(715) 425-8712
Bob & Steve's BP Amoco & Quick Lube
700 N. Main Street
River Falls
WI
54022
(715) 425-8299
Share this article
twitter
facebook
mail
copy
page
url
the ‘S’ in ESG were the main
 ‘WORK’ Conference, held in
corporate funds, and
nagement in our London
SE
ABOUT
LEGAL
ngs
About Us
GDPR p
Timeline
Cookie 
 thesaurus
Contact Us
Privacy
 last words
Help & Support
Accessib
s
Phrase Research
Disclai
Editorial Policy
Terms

════════════════

Repeat the lines from the items, changing "Contact Us" to "Get in Touch" and keeping everything else the same.

(715) 425-8712
Bob & Steve's BP Amoco & Quick Lube
700 N. Main Street
River Falls
WI
54022
(715) 425-8299
Share this article
twitter
facebook
mail
copy
page
url
the ‘S’ in ESG were the main
 ‘WORK’ Conference, held in
corporate funds, and
nagement in our London
SE
ABOUT
LEGAL
ngs
About Us
GDPR p
Timeline
Cookie 
 thesaurus
Get in Touch
Privacy
 last words
Help & Support
Accessib
s
Phrase Research
Disclai
Editorial Policy
Terms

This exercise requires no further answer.